8.8 The Contestation of Nationalism
If society is a social construct or a myth, this is even more so in the case of nationalism. Nationalism arose in the late eighteenth century and played a central part in a legitimatory ideology by new state elites seeking new sources of legitimacy (Brown 2000:31). Anderson defines the nation as "an imagined political community - and imagined as both inherently limited and sovereign", whereas nationalism "is not the awakening of nations to self consciousness: it invents nations where they do not exist" (Anderson, 1983:15). Brown considers nationalisms as nationalist ideologies that, especially in countries with a large indigenous population such as Mexico, contain two myths which are potentially in tension with each other. These are the ethno-cultural nationalist myth of common ancestry and the civic nationalist myth of common commitment to the residential homeland (Brown 2000:34). This tension has become manifest in the discursive struggle studied in this paper. Nationalism figures as a nodal point in the articulation of two competing discourses: the hegemonic civic nationalist approach versus the counter hegemonic ethno-cultural approach. Key concepts within the dominant discourse of nationalism are: defence of sovereignty, freedom, justice, and unity (III,76-80).
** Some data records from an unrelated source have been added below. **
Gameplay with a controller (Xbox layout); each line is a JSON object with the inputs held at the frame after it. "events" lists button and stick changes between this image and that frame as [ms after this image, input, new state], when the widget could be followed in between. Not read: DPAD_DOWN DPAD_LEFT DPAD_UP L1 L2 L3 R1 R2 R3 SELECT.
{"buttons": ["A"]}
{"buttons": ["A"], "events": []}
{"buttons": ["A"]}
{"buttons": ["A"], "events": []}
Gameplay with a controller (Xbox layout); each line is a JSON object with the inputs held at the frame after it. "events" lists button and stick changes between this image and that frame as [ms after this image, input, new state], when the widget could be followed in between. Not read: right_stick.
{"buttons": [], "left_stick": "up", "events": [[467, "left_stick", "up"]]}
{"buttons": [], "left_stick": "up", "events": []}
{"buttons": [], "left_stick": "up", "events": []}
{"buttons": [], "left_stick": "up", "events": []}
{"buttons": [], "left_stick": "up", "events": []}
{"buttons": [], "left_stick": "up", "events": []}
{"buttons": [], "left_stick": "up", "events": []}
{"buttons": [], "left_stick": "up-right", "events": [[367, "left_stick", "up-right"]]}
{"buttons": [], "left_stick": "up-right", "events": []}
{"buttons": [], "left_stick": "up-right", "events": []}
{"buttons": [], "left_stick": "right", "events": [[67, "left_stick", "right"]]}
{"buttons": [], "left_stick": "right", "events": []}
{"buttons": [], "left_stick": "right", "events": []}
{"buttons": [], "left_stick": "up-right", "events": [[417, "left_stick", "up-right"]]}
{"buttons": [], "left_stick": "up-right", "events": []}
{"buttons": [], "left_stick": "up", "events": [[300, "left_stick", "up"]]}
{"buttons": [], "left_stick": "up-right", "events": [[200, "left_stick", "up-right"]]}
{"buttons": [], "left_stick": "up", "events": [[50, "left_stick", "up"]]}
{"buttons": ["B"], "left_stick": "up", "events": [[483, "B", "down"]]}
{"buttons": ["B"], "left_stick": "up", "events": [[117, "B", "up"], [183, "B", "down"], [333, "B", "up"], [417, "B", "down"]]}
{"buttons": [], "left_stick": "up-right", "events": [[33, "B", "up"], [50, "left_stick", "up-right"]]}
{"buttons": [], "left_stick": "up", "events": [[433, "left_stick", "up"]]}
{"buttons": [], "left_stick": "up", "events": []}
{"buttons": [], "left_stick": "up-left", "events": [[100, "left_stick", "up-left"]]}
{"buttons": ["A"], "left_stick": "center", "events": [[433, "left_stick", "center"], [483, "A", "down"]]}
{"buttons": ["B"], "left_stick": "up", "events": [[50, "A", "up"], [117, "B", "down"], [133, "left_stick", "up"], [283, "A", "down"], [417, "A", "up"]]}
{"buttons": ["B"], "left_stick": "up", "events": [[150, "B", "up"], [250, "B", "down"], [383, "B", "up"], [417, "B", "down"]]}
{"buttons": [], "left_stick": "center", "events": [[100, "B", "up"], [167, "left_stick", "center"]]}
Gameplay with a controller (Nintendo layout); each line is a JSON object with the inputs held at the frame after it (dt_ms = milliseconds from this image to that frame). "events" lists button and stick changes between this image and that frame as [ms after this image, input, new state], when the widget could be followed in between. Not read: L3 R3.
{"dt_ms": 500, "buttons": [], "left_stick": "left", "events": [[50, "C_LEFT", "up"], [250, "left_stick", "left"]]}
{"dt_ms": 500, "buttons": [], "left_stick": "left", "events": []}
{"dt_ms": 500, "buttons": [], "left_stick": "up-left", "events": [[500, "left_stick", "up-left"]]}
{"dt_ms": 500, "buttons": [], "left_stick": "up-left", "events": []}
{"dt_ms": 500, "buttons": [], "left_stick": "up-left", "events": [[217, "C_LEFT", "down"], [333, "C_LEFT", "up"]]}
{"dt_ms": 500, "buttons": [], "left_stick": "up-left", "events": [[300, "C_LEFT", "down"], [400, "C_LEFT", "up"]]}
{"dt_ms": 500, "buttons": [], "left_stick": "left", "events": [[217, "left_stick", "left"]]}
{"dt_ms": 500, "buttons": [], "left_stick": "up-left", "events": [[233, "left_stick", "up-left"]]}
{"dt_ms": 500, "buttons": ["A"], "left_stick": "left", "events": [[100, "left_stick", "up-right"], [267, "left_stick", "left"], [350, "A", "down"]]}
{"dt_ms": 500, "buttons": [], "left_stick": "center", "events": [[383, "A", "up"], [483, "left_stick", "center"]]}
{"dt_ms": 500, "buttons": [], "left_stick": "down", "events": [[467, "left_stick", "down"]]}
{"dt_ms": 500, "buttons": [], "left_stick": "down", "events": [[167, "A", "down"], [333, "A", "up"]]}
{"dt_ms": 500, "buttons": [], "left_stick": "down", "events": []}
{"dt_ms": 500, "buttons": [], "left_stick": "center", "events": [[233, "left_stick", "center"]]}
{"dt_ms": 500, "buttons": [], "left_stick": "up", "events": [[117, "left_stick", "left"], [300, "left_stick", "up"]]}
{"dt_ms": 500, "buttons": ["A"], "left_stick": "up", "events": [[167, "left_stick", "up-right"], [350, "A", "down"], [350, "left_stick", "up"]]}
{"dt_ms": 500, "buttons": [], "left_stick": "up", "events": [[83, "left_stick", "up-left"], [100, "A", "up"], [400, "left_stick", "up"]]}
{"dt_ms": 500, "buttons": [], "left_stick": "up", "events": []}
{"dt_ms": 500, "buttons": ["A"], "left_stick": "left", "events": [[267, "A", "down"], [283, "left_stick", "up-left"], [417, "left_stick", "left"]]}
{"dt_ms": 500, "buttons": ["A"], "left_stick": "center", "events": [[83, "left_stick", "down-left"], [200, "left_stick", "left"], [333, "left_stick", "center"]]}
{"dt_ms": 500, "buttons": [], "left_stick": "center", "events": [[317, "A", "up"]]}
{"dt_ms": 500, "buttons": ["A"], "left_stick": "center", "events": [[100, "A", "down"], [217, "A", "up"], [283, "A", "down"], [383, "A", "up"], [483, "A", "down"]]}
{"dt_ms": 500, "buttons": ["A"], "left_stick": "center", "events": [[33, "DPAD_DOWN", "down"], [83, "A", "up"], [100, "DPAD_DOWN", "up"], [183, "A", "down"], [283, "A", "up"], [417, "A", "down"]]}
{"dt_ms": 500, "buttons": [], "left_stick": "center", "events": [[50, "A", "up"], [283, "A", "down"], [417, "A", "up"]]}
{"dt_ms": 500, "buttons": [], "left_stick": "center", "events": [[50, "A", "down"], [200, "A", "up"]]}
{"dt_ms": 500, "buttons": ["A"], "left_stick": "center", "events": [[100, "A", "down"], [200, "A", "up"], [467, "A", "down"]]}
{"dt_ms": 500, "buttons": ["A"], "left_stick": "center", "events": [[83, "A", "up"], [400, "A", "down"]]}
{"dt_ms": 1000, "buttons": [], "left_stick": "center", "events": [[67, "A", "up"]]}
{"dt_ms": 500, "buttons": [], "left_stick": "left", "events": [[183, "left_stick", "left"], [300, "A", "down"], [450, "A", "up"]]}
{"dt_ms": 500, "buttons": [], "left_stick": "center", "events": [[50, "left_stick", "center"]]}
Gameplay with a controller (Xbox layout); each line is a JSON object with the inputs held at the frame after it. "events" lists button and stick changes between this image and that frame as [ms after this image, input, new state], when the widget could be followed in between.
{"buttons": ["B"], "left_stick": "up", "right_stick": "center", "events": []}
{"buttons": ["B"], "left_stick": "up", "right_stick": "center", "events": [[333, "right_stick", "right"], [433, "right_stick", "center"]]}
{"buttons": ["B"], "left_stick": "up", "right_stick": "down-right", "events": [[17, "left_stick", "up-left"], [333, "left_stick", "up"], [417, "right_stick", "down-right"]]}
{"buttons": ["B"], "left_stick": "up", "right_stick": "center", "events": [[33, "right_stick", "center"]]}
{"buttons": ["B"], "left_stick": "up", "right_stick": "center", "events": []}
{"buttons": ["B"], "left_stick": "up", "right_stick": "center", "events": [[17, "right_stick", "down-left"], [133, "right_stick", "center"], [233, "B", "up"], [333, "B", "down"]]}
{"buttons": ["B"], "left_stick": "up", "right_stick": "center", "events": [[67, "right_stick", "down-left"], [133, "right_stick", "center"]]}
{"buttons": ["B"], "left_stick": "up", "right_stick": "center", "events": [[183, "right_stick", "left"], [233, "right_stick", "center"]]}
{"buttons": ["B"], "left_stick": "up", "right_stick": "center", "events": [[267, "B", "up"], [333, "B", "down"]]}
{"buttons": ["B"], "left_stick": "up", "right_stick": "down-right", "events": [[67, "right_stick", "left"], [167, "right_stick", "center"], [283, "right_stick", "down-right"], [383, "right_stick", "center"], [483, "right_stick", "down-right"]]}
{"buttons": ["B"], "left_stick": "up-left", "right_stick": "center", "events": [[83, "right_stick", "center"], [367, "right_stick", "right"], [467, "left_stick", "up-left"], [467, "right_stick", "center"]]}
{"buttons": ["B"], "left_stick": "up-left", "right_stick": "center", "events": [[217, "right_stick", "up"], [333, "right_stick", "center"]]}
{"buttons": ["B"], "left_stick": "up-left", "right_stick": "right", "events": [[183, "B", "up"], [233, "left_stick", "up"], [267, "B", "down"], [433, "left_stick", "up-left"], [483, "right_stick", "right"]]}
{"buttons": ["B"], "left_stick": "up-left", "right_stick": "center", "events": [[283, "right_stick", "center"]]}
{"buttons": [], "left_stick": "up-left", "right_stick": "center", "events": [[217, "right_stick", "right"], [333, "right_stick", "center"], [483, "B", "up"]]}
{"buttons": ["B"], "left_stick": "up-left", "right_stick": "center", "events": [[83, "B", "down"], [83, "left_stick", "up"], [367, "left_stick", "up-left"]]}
The civic national discourse situates sovereignty in the realm of the state. The ethno-cultural discourse claims that sovereignty resides in the people (based on article 39 of the Constitution). Central to this struggle on nationalism is the issue of equality present in the dominant discourse. The EZLN reveals a significant paradox in the dominant discourse: the inclusive discourse presents a myth of unification, which makes it implicitly exclusive in the sense that it suppresses cultural difference and serves the needs of the dominant elite.
In the Fourth Declaration they dissolve the unification constructed by the government again in a different way: they mention the
different indigenous groups and absorb these in their own discourse. The struggle of the EZLN will lead to a pluralist nationalism
in which there is place for "many Mexico's".